Researchers at Washington State University recently made a discovery that debunks the longstanding theory that European traders introduced tobacco to Pacific Northwest Native Americans in the late 18th century. After studying the remains of pipes and pipe fragments used by the Nez Perce Indians, archaeologists now know the indigenous people were smoking tobacco at least 1,200 years ago.

“Usually in archaeology we just find little pieces of artifacts, things that you might not think much of,” Shannon Tushingham, a WSU assistant professor and director of its Museum of Anthropology, said. “But the information that we can extract from them on a molecular level is phenomenal.”

Tushingham and her partner in the study, David Gang, a professor in the Institute of Biological Chemistry, published their findings in the Proceedings of the National Academy of Sciences.
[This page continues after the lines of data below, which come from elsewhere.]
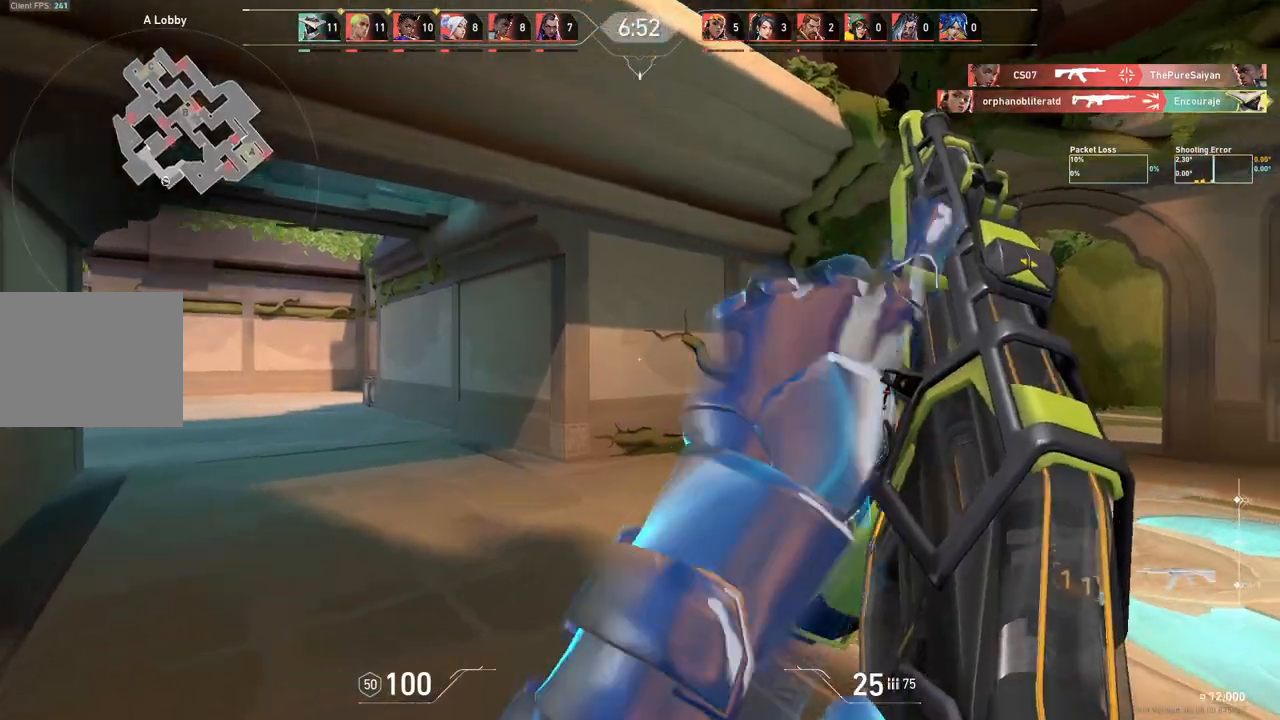
{"keys": ["w"], "events": [[17, "a", "down"], [67, "w", "up"], [267, "w", "down"], [483, "a", "up"]]}
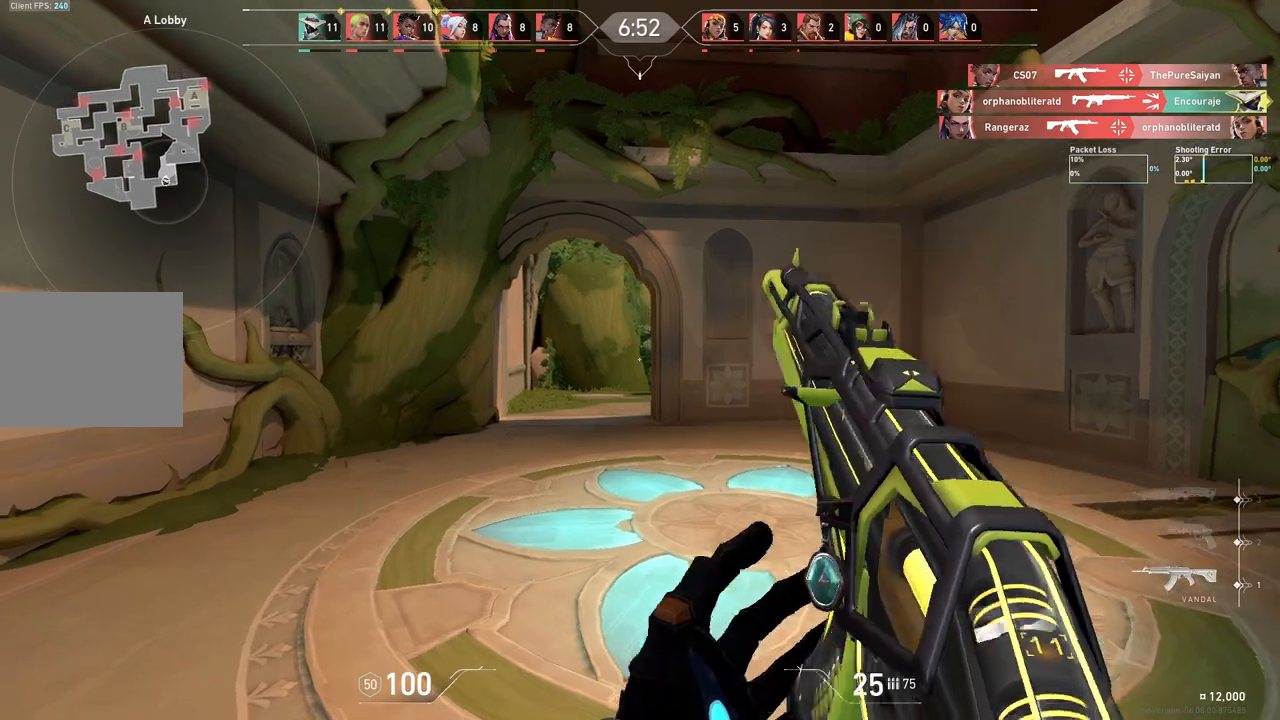
{"keys": ["d"], "events": [[33, "d", "down"], [133, "w", "up"]]}
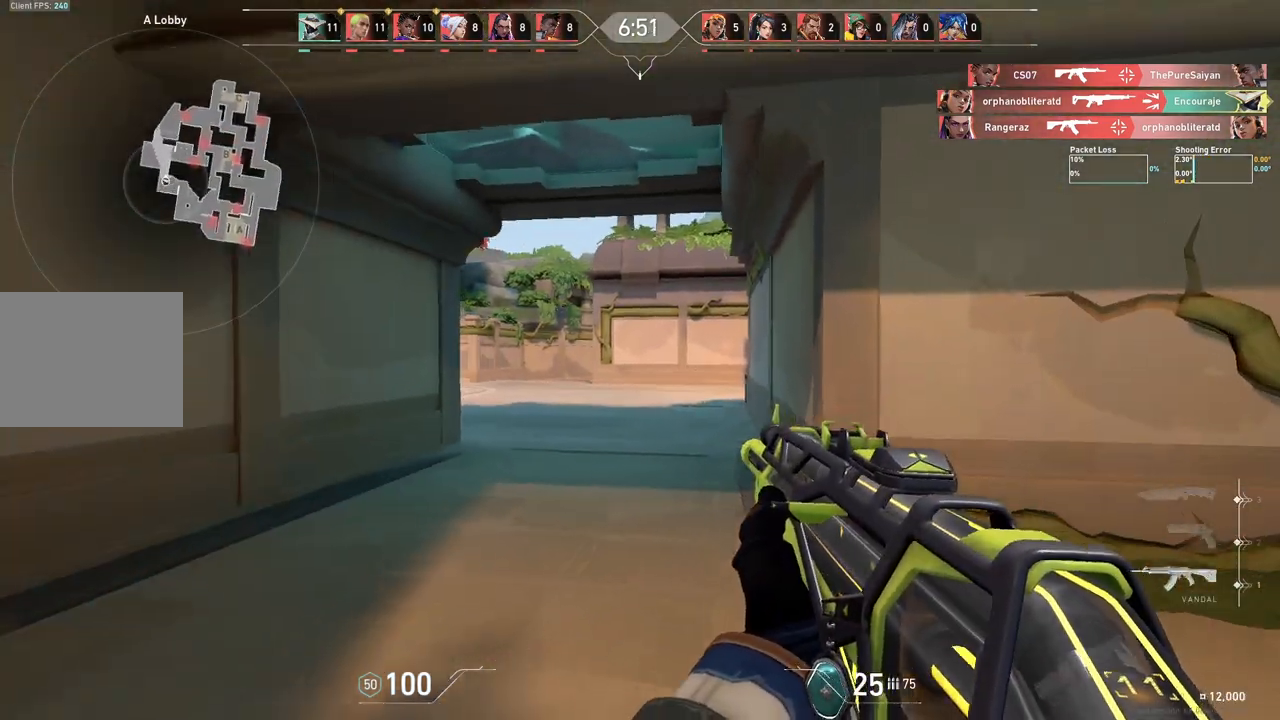
{"keys": ["d", "w"], "events": [[500, "w", "down"]]}
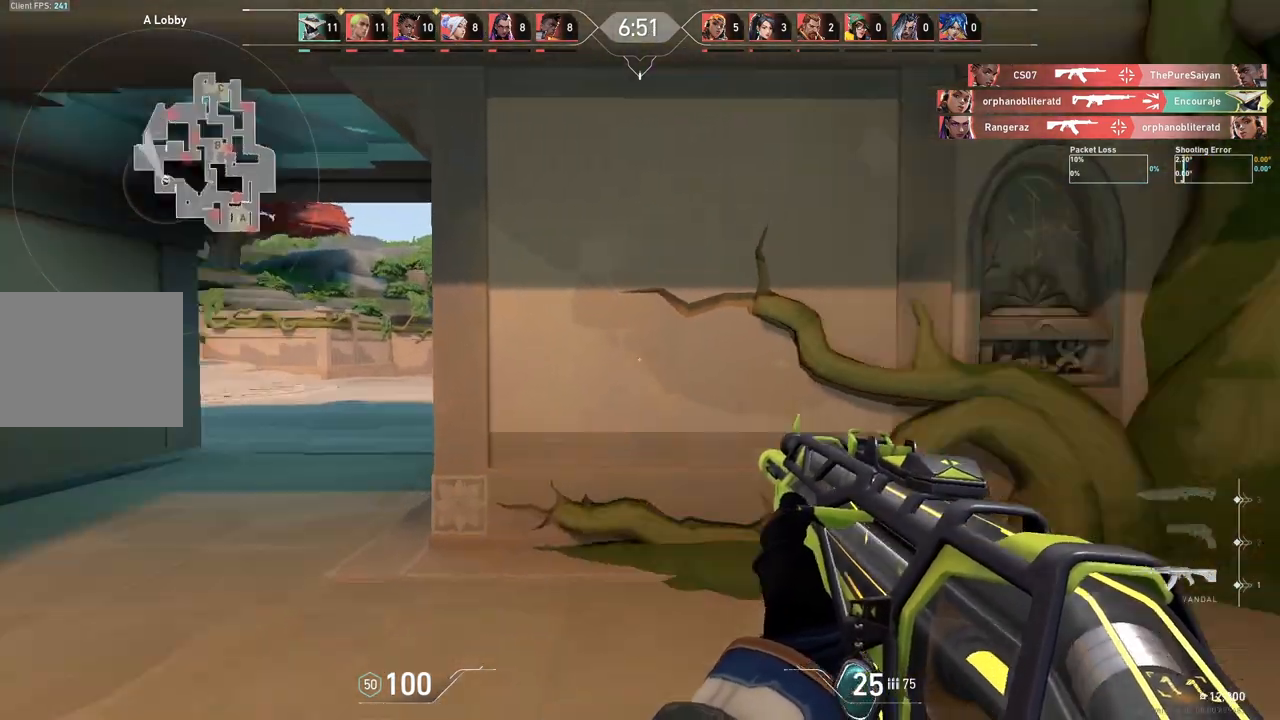
{"keys": ["a", "w"], "events": [[67, "d", "up"], [433, "a", "down"]]}
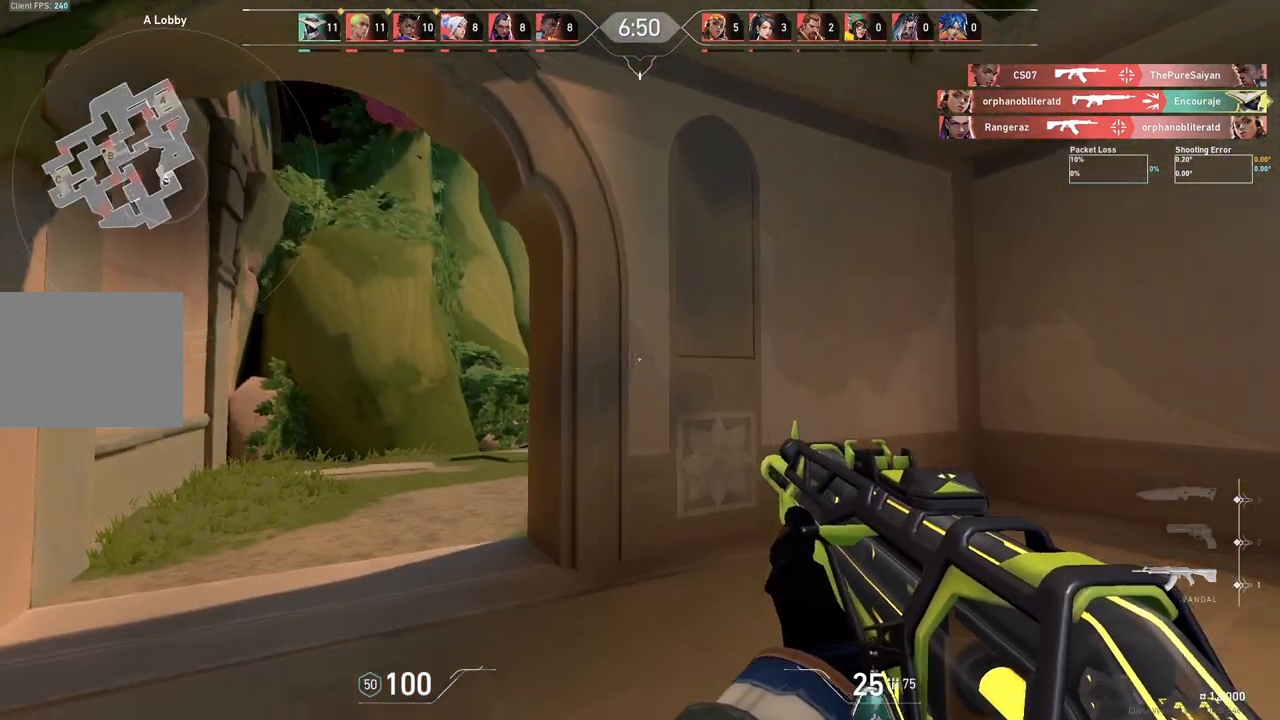
{"keys": ["w"], "events": [[450, "a", "up"]]}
They wrote that their newfound data is “the longest continuous biomolecular record of ancient tobacco smoking from a single region anywhere in the world.”

It has been previously thought that the Nez Perce Indians and other indigenous groups in the Pacific Northwest only smoked kinnikinnik and bearberry until traders brought tobacco to them in 1790. Naturally occurring tobacco in the region was fairly hard to come by due to the cool climate. However, Tushingham and Gang believe the native peoples were cultivating and growing their own tobacco well before the influence of traders.

Their findings show that the indigenous tribes were not as passive and reliant on nature as some like to believe. Not only did they most likely grow their own tobacco crops, but they also grew their own clams on the coast.

Nez Perce Chief Lawyer holds an elbow pipe.
Image Credit: University of Washington Libraries, Special Collections, NA 627

“This is just another sign of the sophistication of cultures in this area and how they managed plants and animals,” Tushingham said.

Tushingham and Gang hope that this realization will help in regards to native smoking-cessation programs. Since tobacco is much more ingrained into native society than originally thought, treatment could potentially be approached from a different, more effective standpoint.